Gros plan sur des mains gantées qui tiennent du matériel médical.

Une infirmière s'apprête à faire un test de dépistage de la COVID-19.

Photo : La Presse canadienne / Paul Chiasson

Annie-Claude Luneau

Un nombre record de tests de dépistage à la COVID-19 ont été effectués en Abitibi-Témiscamingue cette semaine.

Dans les 7 derniers jours, 1974 tests ont été réalisés dans les 5 MRC.

Aucun de ces tests ne s'est avéré positif.

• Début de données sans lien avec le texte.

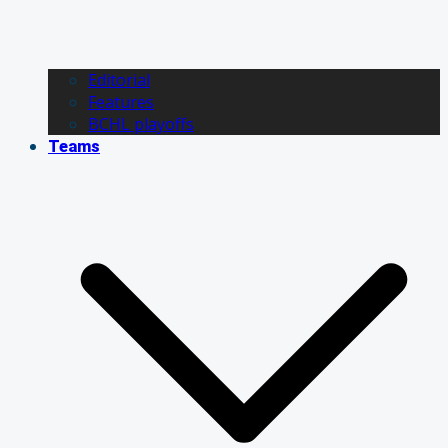
Editorial
Features
BCHL playoffs
Teams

Une bonne nouvelle pour la Santé publique régionale qui demande aux citoyens de l’Abitibi-Témiscamingue de poursuivre leurs efforts pour éviter l'apparition de nouveaux cas comme ce qui se voit ces jours-ci dans d’autres régions du Québec.

Le Bas-St-Laurent, tout était tranquille, il a suffi de quelques partys, épluchettes de blé d’Inde, les gens baissent la garde, ils pensent que ce n’est plus dangereux, mais je fais confiance à la population de l’Abitibi-Témiscamingue qui a bien répondu aux consignes lors de la première vague, a mentionné la directrice régionale de la Santé publique Lyse Landry.

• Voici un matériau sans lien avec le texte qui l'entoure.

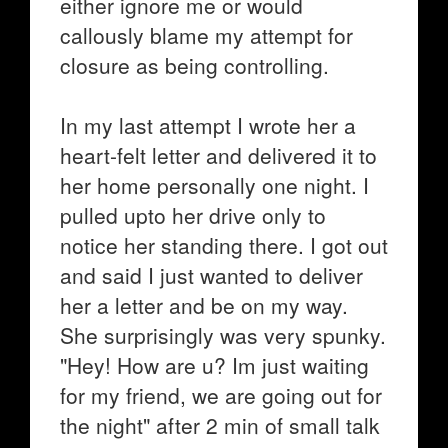
either ignore me or would
callously blame my attempt for
closure as being controlling.
In my last attempt I wrote her a
heart-felt letter and delivered it to
her home personally one night. I
pulled upto her drive only to
notice her standing there. I got out
and said I just wanted to deliver
her a letter and be on my way.
She surprisingly was very spunky.
"Hey! How are u? Im just waiting
for my friend, we are going out for
the night" after 2 min of small talk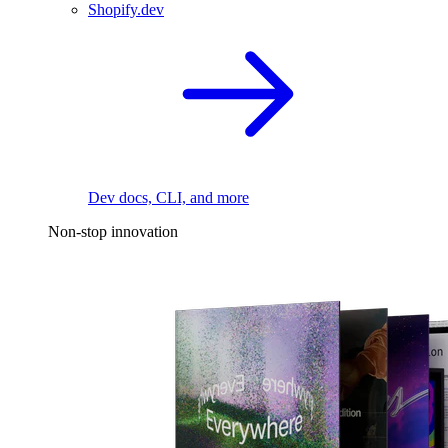
Shopify.dev
Dev docs, CLI, and more
Non-stop innovation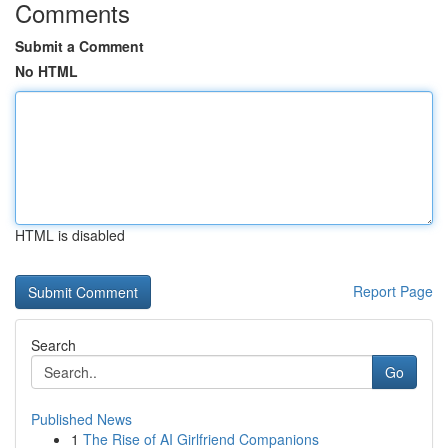
Comments
Submit a Comment
No HTML
HTML is disabled
Report Page
Search
Go
Published News
1
The Rise of AI Girlfriend Companions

Une affiche près de l'entrée de l'hôpital de Val-d'Or indique où se trouve la clinique de dépistage.

Cet achalandage accru dans les cliniques de dépistage a cependant fait augmenter les délais pour obtenir un résultat.

Photo : Radio-Canada / Mélanie Picard

Il y a des enjeux de transmission de résultats dans les délais qu’on souhaite qui est 48 heures maximum pour tous. 48 heures, pas à partir du moment où on se fait dépister, mais au moment où on reçoit nous les résultats, mais on vise vraiment moins que ça. Tout le processus est en amélioration actuellement, alors ne soyez pas surpris, il est possible qu’on apporte des modifications dans les prochains jours, les prochaines semaines ajoute Caroline Roy, présidente-directrice générale du Centre intégré de santé et services sociaux de l'Abitibi-Témiscamingue.

Suffisamment de lits disponibles pour une deuxième vague

En prévision d'une possible deuxième vague, le gouvernement du Québec demande à ce que l’hôpital de Rouyn-Noranda, le centre désigné pour la COVID-19 dans la région, puisse accueillir 30 personnes hospitalisées et 15 personnes aux soins intensifs.

On a même au-delà de cette capacité à Rouyn-Noranda, on en avait jusqu’à 66 lors de la première vague. Évidemment, plus on a de gens malades de la COVID et qui sont hospitalisés à Rouyn-Noranda, ça veut dire qu’on a moins de capacité pour des gens qui auraient besoin d’être hospitalisés pour d’autres maladies. À ce moment-là, on a tous nos protocoles qui sont faits et nos trajectoires pour être capables de faire du transfert et pour accueillir dans d’autres hôpitaux de la région., explique la PDG du CISSS-AT Caroline Roy.

Le CISSS aurait même la capacité d’accueillir plus de patients au besoin, dans des sites non traditionnels comme des arénas par exemple.

On a même des endroits qui sont présentement réservés pour ça, pour augmenter jusqu’à une capacité supplémentaire de 100 lits, mais avec ce qu’on connaît actuellement du virus, on n’aura pas besoin d’ouvrir ces sites, précise Caroline Roy.